Les e-mails en dehors des heures de travail sont un danger pour la santé mentale et physique
Le recours massif au télétravail a aboli les barrières entre vie professionnelle et vie personnelle, et de nombreux salariés doivent envoyer et répondre à des e-mails en dehors de leurs heures de travail. Amy Zadow, chercheur en psychologie organisationnelle à l'Université d'Australie-Méridionale a mené une recherche pour connaître l’impact psychologique que cette habitude peut avoir. Sans surprise, l'étude montre que cette pratique, qui est parfois justifiée par la volonté d’être professionnel, n'est pas aussi inoffensive qu’elle paraît.
Patrons et collègues, sources de pression psychologique hors des horaires de travail
Cette nouvelle étude a interrogé plus de 2 200 employés, universitaires et professionnels dans 40 universités australiennes de juin à novembre 2020. Les chercheurs ont constaté des niveaux de stress élevés, avec une quantité importante de communications en dehors des heures de travail. 55% des personnes interrogées envoient des emails à des collègues le soir et 30 % le week-end, tout en attendant une réponse le jour même. Le constat est que 70,4 % des professionnels ayant des superviseurs qui s’attendent à des communications en dehors des horaires du travail manifestent de la détresse psychologique, et 63,5 % de l'épuisement émotionnel. 22,1 % d’entre eux ont également signalé des problèmes de santé physique, tels que des maux de tête et des maux de dos. Le stress généré par ces communications ne vient pas seulement de la pression des supérieurs hiérarchiques. Les groupes d'employés qui estiment devoir répondre aux messages de travail de collègues en dehors des heures de travail ont également signalé des niveaux plus élevés de détresse psychologique. 31 % des employés ont signalé un trouble psychologique modéré ou sévère, et 62 % ont déclaré qu'ils pensaient que le « climat de sécurité psychosociale » - de leur lieu de travail - le degré auquel il protégeait leur santé psychologique - était « mauvais ».
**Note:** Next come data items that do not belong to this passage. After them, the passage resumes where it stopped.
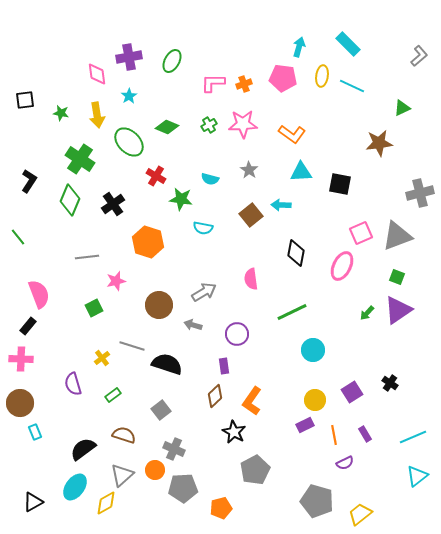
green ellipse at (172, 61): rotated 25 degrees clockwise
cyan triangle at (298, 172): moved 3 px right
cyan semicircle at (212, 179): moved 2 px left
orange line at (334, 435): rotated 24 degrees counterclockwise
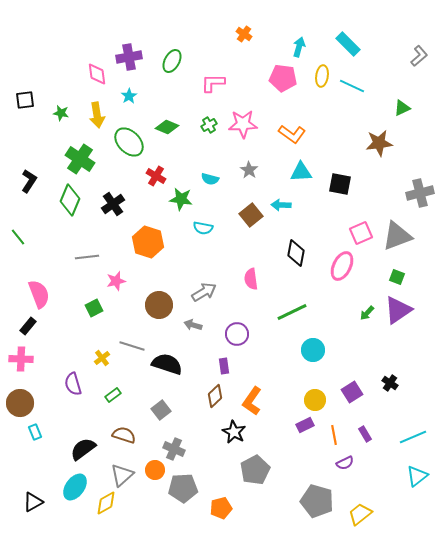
orange cross at (244, 84): moved 50 px up; rotated 35 degrees counterclockwise
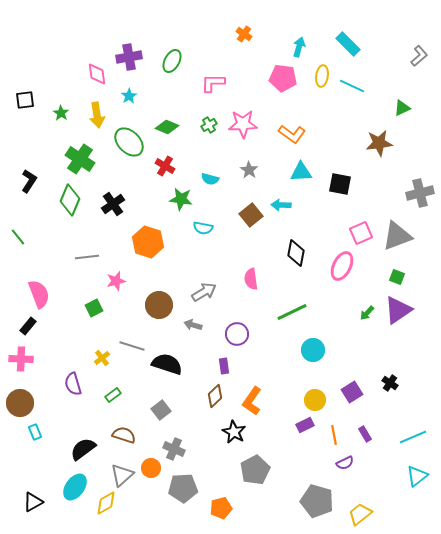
green star at (61, 113): rotated 21 degrees clockwise
red cross at (156, 176): moved 9 px right, 10 px up
orange circle at (155, 470): moved 4 px left, 2 px up
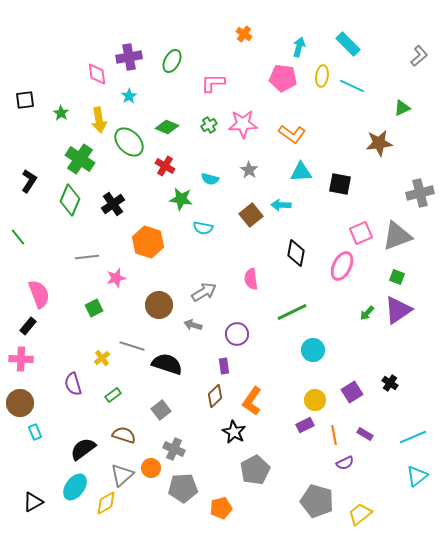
yellow arrow at (97, 115): moved 2 px right, 5 px down
pink star at (116, 281): moved 3 px up
purple rectangle at (365, 434): rotated 28 degrees counterclockwise
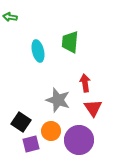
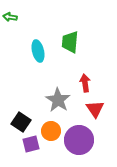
gray star: rotated 15 degrees clockwise
red triangle: moved 2 px right, 1 px down
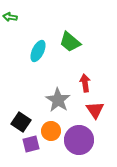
green trapezoid: rotated 55 degrees counterclockwise
cyan ellipse: rotated 40 degrees clockwise
red triangle: moved 1 px down
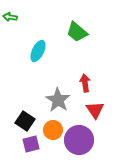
green trapezoid: moved 7 px right, 10 px up
black square: moved 4 px right, 1 px up
orange circle: moved 2 px right, 1 px up
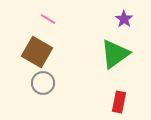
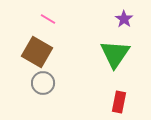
green triangle: rotated 20 degrees counterclockwise
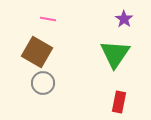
pink line: rotated 21 degrees counterclockwise
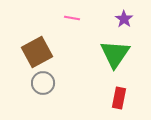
pink line: moved 24 px right, 1 px up
brown square: rotated 32 degrees clockwise
red rectangle: moved 4 px up
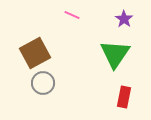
pink line: moved 3 px up; rotated 14 degrees clockwise
brown square: moved 2 px left, 1 px down
red rectangle: moved 5 px right, 1 px up
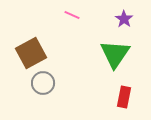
brown square: moved 4 px left
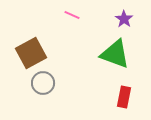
green triangle: rotated 44 degrees counterclockwise
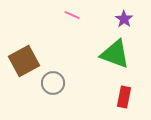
brown square: moved 7 px left, 8 px down
gray circle: moved 10 px right
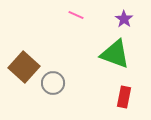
pink line: moved 4 px right
brown square: moved 6 px down; rotated 20 degrees counterclockwise
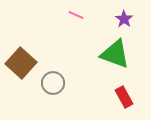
brown square: moved 3 px left, 4 px up
red rectangle: rotated 40 degrees counterclockwise
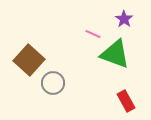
pink line: moved 17 px right, 19 px down
brown square: moved 8 px right, 3 px up
red rectangle: moved 2 px right, 4 px down
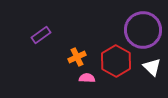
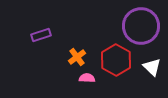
purple circle: moved 2 px left, 4 px up
purple rectangle: rotated 18 degrees clockwise
orange cross: rotated 12 degrees counterclockwise
red hexagon: moved 1 px up
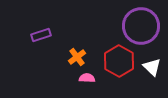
red hexagon: moved 3 px right, 1 px down
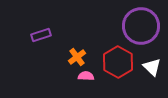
red hexagon: moved 1 px left, 1 px down
pink semicircle: moved 1 px left, 2 px up
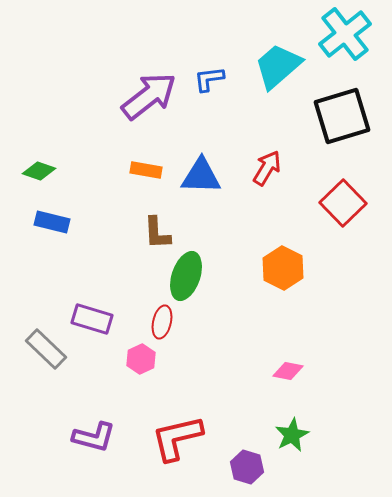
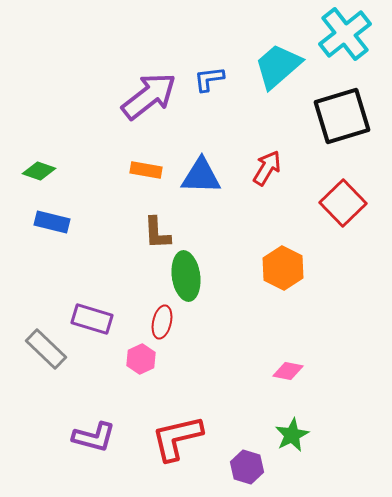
green ellipse: rotated 27 degrees counterclockwise
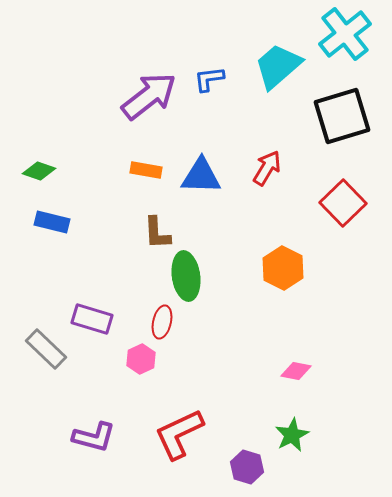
pink diamond: moved 8 px right
red L-shape: moved 2 px right, 4 px up; rotated 12 degrees counterclockwise
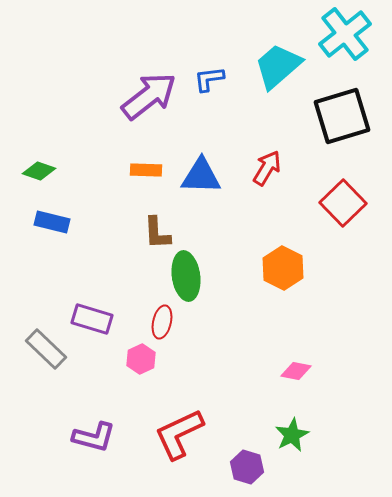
orange rectangle: rotated 8 degrees counterclockwise
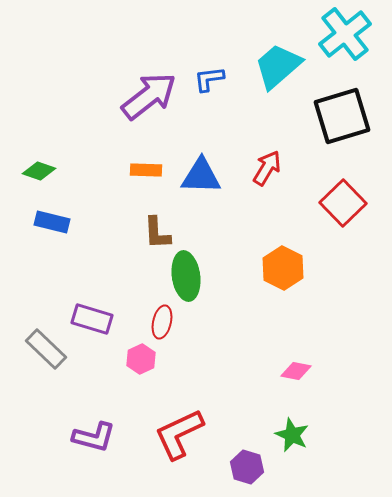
green star: rotated 20 degrees counterclockwise
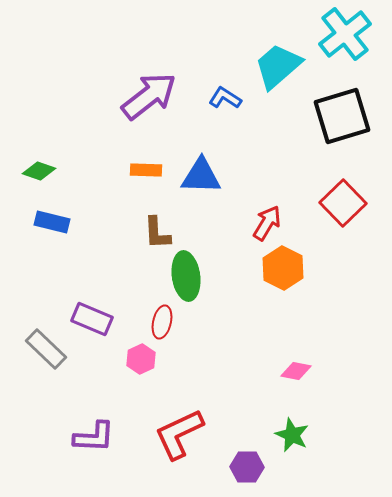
blue L-shape: moved 16 px right, 19 px down; rotated 40 degrees clockwise
red arrow: moved 55 px down
purple rectangle: rotated 6 degrees clockwise
purple L-shape: rotated 12 degrees counterclockwise
purple hexagon: rotated 16 degrees counterclockwise
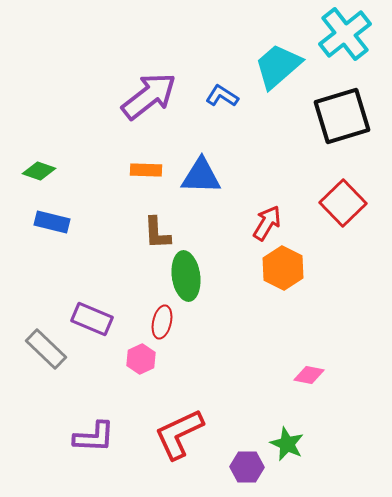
blue L-shape: moved 3 px left, 2 px up
pink diamond: moved 13 px right, 4 px down
green star: moved 5 px left, 9 px down
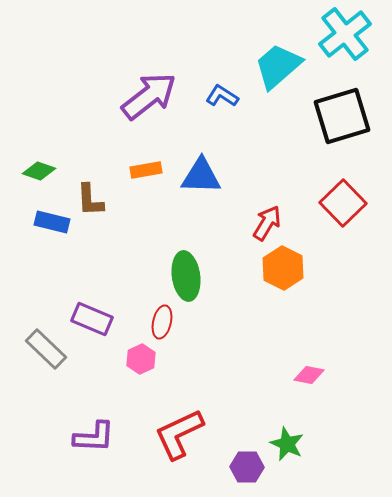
orange rectangle: rotated 12 degrees counterclockwise
brown L-shape: moved 67 px left, 33 px up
Des problèmes de santé liés au manque de déconnexion
Être dans un état constant d'hyper-vigilance peut affecter le métabolisme et l'immunité, ce qui expose davantage aux infections, à l'hypertension artérielle et à la dépression. Des recherches récentes de l'Organisation mondiale de la santé et de l'Organisation internationale du travail suggèrent que les heures supplémentaires peuvent même augmenter le risque de maladie cardiaque et d'accident vasculaire cérébral. Travailler en dehors des horaires du travail réduit également le temps consacré aux activités de récupération telles que les interactions sociales, l'exercice physique et le temps passé dans un environnement naturel, des activités essentielles pour préserver la santé physique et surtout psychologique. L'intrusion du travail dans la vie familiale peut également nuire aux relations familiales et aux soutiens communautaires, comme le bénévolat.
Le « droit à la déconnexion », un cadre pour limiter les dégâts d’une culture du travail sous tension
En France, les télétravailleurs sont protégés par le droit à la déconnexion et par la durée légale du travail. Cependant la loi ne propose pas de définition de la déconnexion, ni de mesures concrètes pour assurer l’effectivité de ce droit, ce qui rend la protection du salarié inefficace dans plusieurs circonstances. Pour une autre experte de la santé psychologique dans le milieu du travail, Maureen Dollard, le problème des e-mails et les messages en dehors des heures de travail reflète des problèmes de société plus larges, liés aux pressions de la productivité, de l'insécurité de l'emploi et de la diminution des ressources au travail.